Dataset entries
BEGIN

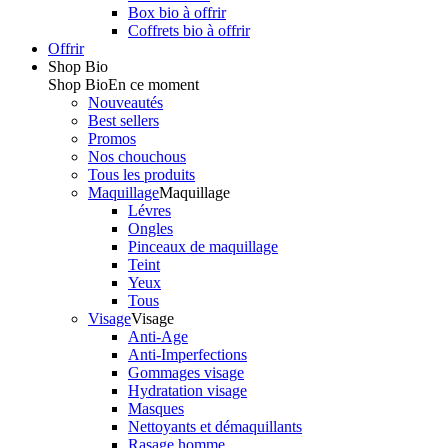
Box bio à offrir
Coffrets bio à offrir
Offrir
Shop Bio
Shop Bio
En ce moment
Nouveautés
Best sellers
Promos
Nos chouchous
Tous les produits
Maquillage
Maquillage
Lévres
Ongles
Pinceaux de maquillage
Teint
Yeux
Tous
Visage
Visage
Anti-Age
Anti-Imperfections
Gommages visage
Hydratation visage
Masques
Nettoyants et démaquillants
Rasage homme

END

- _Task objective_
Output the data above in full. Skip every picture.

- _Answer box_
Box bio à offrir
Coffrets bio à offrir
Offrir
Shop Bio
Shop Bio
En ce moment
Nouveautés
Best sellers
Promos
Nos chouchous
Tous les produits
Maquillage
Maquillage
Lévres
Ongles
Pinceaux de maquillage
Teint
Yeux
Tous
Visage
Visage
Anti-Age
Anti-Imperfections
Gommages visage
Hydratation visage
Masques
Nettoyants et démaquillants
Rasage homme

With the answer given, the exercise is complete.